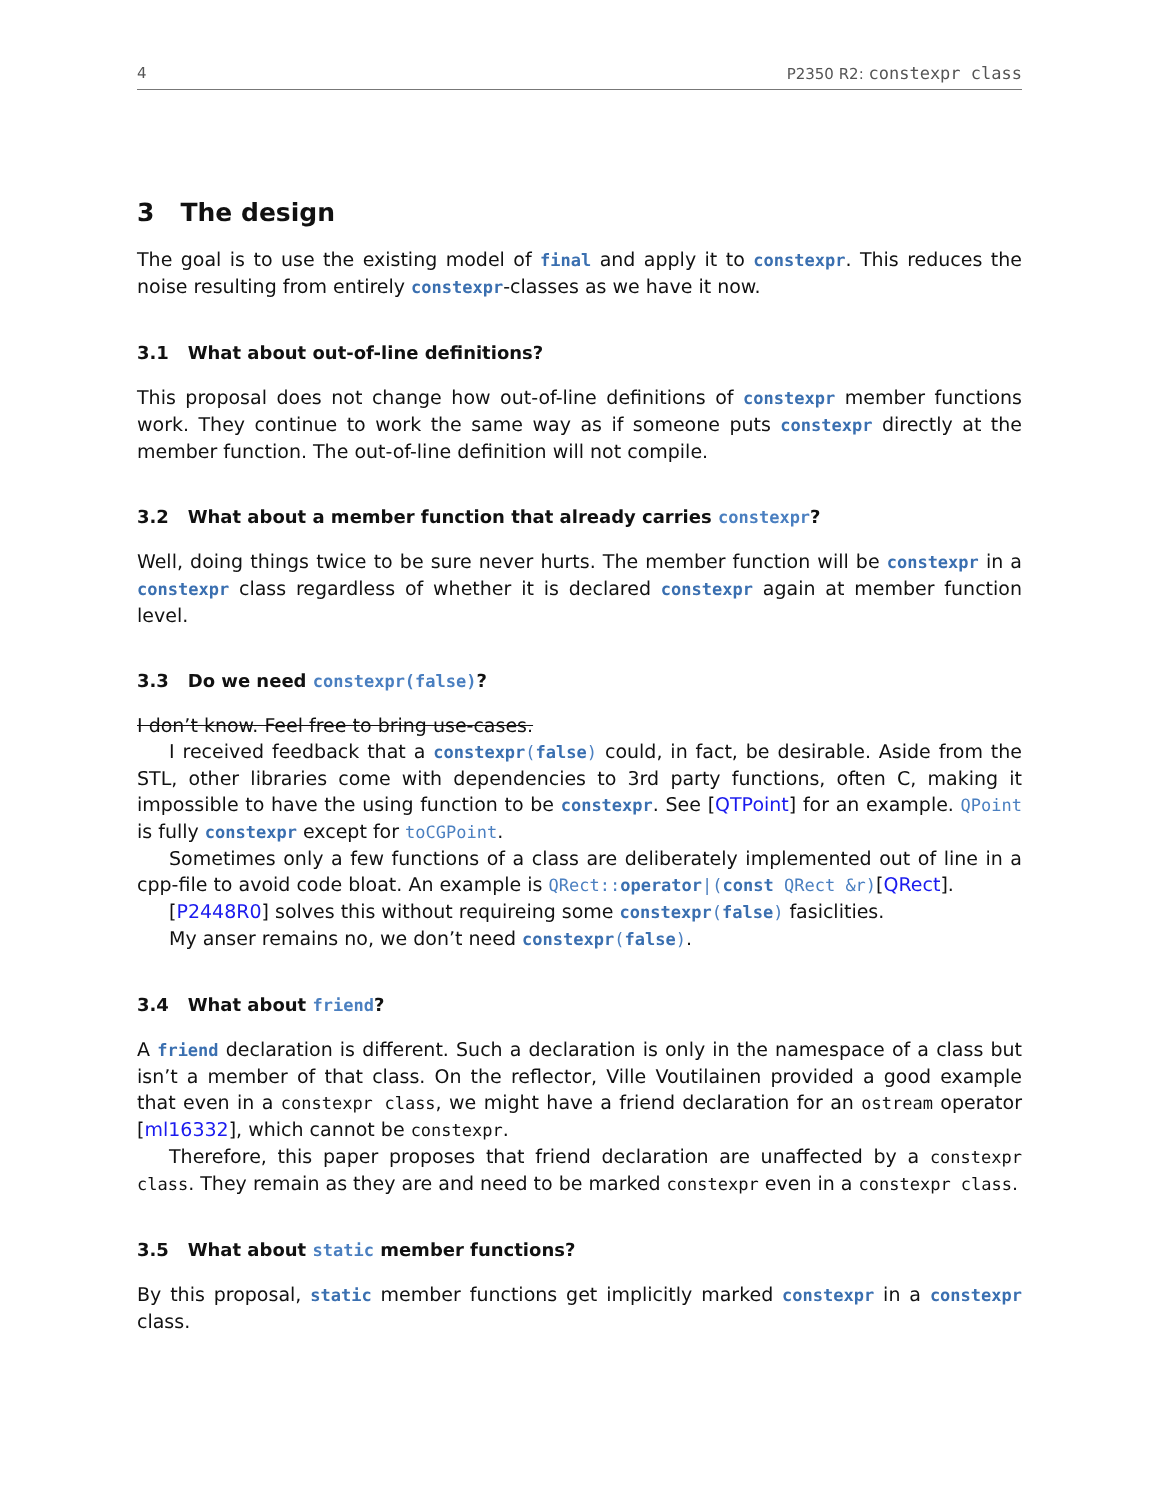4 P2350 R2: constexpr class
3 The design
The goal is to use the existing model of final and apply it to constexpr. This reduces the noise resulting from entirely constexpr-classes as we have it now.
3.1 What about out-of-line definitions?
This proposal does not change how out-of-line definitions of constexpr member functions work. They continue to work the same way as if someone puts constexpr directly at the member function. The out-of-line definition will not compile.
3.2 What about a member function that already carries constexpr?
Well, doing things twice to be sure never hurts. The member function will be constexpr in a constexpr class regardless of whether it is declared constexpr again at member function level.
3.3 Do we need constexpr(false)?
I don’t know. Feel free to bring use-cases.
I received feedback that a constexpr(false) could, in fact, be desirable. Aside from the STL, other libraries come with dependencies to 3rd party functions, often C, making it impossible to have the using function to be constexpr. See [QTPoint] for an example. QPoint is fully constexpr except for toCGPoint.
Sometimes only a few functions of a class are deliberately implemented out of line in a cpp-file to avoid code bloat. An example is QRect::operator|(const QRect &r)[QRect].
[P2448R0] solves this without requireing some constexpr(false) fasiclities.
My anser remains no, we don’t need constexpr(false).
3.4 What about friend?
A friend declaration is different. Such a declaration is only in the namespace of a class but isn’t a member of that class. On the reflector, Ville Voutilainen provided a good example that even in a constexpr class, we might have a friend declaration for an ostream operator [ml16332], which cannot be constexpr.
Therefore, this paper proposes that friend declaration are unaffected by a constexpr class. They remain as they are and need to be marked constexpr even in a constexpr class.
3.5 What about static member functions?
By this proposal, static member functions get implicitly marked constexpr in a constexpr class.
- - -
The records above need retyping in full. Omit the pictures, and change nothing else.

4 P2350 R2: constexpr class
3 The design
The goal is to use the existing model of final and apply it to constexpr. This reduces the noise resulting from entirely constexpr-classes as we have it now.
3.1 What about out-of-line definitions?
This proposal does not change how out-of-line definitions of constexpr member functions work. They continue to work the same way as if someone puts constexpr directly at the member function. The out-of-line definition will not compile.
3.2 What about a member function that already carries constexpr?
Well, doing things twice to be sure never hurts. The member function will be constexpr in a constexpr class regardless of whether it is declared constexpr again at member function level.
3.3 Do we need constexpr(false)?
I don’t know. Feel free to bring use-cases.
I received feedback that a constexpr(false) could, in fact, be desirable. Aside from the STL, other libraries come with dependencies to 3rd party functions, often C, making it impossible to have the using function to be constexpr. See [QTPoint] for an example. QPoint is fully constexpr except for toCGPoint.
Sometimes only a few functions of a class are deliberately implemented out of line in a cpp-file to avoid code bloat. An example is QRect::operator|(const QRect &r)[QRect].
[P2448R0] solves this without requireing some constexpr(false) fasiclities.
My anser remains no, we don’t need constexpr(false).
3.4 What about friend?
A friend declaration is different. Such a declaration is only in the namespace of a class but isn’t a member of that class. On the reflector, Ville Voutilainen provided a good example that even in a constexpr class, we might have a friend declaration for an ostream operator [ml16332], which cannot be constexpr.
Therefore, this paper proposes that friend declaration are unaffected by a constexpr class. They remain as they are and need to be marked constexpr even in a constexpr class.
3.5 What about static member functions?
By this proposal, static member functions get implicitly marked constexpr in a constexpr class.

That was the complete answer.